Last month, I traveled to Israel to take the next step in advancing and strengthening our ties to America’s longest-standing partner in a free trade agreement. For 31 years now, the U.S. and Israel have cultivated a two-way trade relationship worth nearly $40 billion. When you have a connection that strong and vital to the benefit of U.S. businesses and American consumers, you do everything you can not only to maintain it but further it.
With that backdrop, the Chamber and Israel’s largest business federation, the Presidium of Israel Business Organizations (PIBO), signed a Memorandum of Understanding (MOU) on June 7 with an eye toward offering businesses in both countries enhanced investment opportunities.
We’re specifically looking at increasing our work together on programs and initiatives across key sectors like energy, water, health, and cybersecurity. On the latter, my trip also afforded me the opportunity to partner with the American Chamber of Commerce in Israel (AmCham Israel) in hosting a cybersecurity roundtable. There, we led a discussion with private sector representatives on how the business community could come together to create a unified voice on cybersecurity public policy issues and development projects that contribute to greater business opportunities between American and Israeli companies related to cyber technology.
Throughout this roundtable and in our visit to CyberSpark in Beer-Sheva, Israel’s cyber capital, we focused on learning ways to collaborate in a manner that would expose American companies to Israel’s cyber ecosystem and promote cyber literacy.
Additionally, we met with a variety of ministries to invite them to the Chamber’s Water Policy and Technology Summit in Las Vegas on December 12. The summit will bring together government officials, business leaders, and other stakeholders for a high-level forum to identify the best public policies and technological solutions from the United States and Israel that address the growing global water crisis.

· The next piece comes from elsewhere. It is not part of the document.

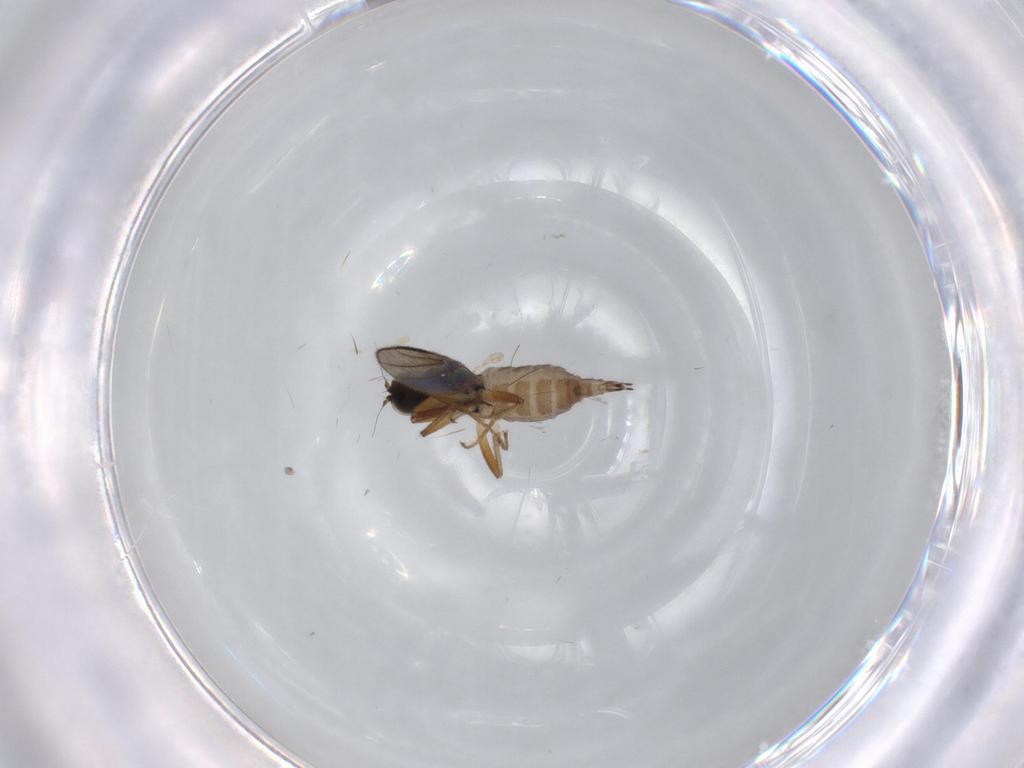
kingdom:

It’s been a busy stretch for the Chamber and our Israeli partners – we released a report in December with the Manufacturers Association of Israel laying out a policy for the future of U.S.-Israel cooperation on trade, investment and innovation. Now, following this trip and our MOU with PIBO, I’m more confident than ever in our ability to reduce barriers to trade and deepen U.S.-Israel business relationships, ensuring that America’s first bilateral free trade agreement remains the standard bearer it was when we signed it in 1985.